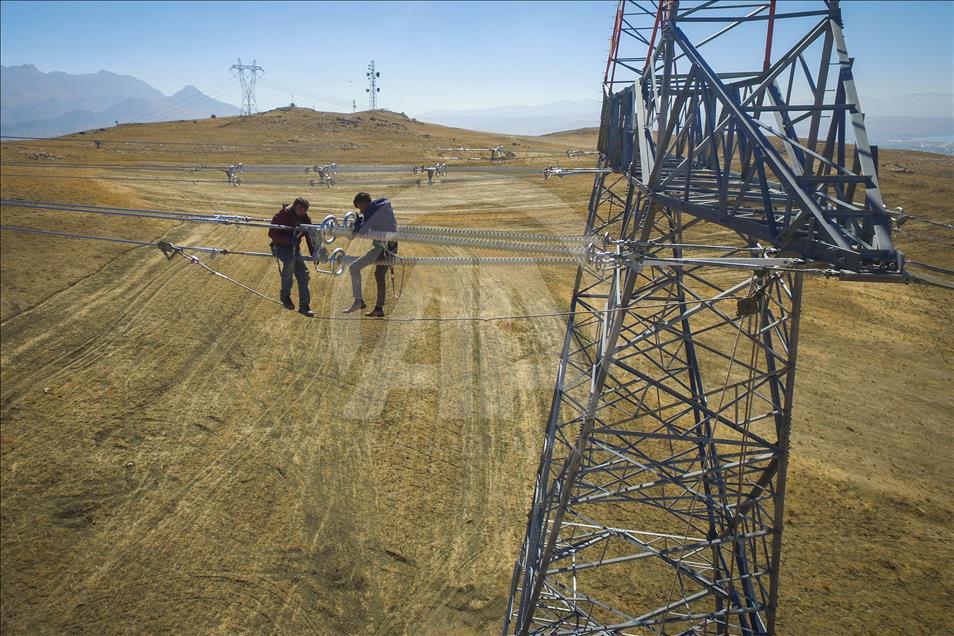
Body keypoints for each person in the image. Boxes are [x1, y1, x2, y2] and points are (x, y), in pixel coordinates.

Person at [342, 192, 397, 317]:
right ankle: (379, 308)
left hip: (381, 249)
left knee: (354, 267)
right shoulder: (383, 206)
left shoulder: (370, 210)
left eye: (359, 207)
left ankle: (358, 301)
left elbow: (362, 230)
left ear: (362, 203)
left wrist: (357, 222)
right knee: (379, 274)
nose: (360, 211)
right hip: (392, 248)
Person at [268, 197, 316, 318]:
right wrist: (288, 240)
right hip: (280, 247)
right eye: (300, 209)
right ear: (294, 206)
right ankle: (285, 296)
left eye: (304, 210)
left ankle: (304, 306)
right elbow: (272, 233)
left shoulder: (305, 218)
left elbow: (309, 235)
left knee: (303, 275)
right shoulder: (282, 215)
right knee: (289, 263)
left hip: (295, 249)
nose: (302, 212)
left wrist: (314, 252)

...

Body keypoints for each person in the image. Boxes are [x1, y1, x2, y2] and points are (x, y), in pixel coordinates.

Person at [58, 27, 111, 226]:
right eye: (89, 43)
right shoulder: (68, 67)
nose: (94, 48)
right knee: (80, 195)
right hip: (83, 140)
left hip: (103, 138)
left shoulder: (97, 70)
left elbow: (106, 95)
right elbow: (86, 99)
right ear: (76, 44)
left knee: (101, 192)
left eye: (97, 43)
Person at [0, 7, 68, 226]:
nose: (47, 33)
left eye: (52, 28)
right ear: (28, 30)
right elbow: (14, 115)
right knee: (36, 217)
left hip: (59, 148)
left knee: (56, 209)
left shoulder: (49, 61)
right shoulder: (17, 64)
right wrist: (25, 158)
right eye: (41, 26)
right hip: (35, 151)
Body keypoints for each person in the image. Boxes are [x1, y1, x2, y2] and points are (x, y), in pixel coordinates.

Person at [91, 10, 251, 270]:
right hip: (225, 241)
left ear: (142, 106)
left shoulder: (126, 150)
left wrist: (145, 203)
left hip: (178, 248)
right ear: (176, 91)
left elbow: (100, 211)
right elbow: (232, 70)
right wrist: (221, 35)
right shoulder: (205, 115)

PROBLEM TO SOLVE
Word for word, restate the lines above from the line containing "left elbow: (309, 235)" through the line containing "left wrist: (314, 252)", with both included and nothing else.

ANSWER BOX
left elbow: (309, 235)
left knee: (303, 275)
right shoulder: (282, 215)
right knee: (289, 263)
left hip: (295, 249)
nose: (302, 212)
left wrist: (314, 252)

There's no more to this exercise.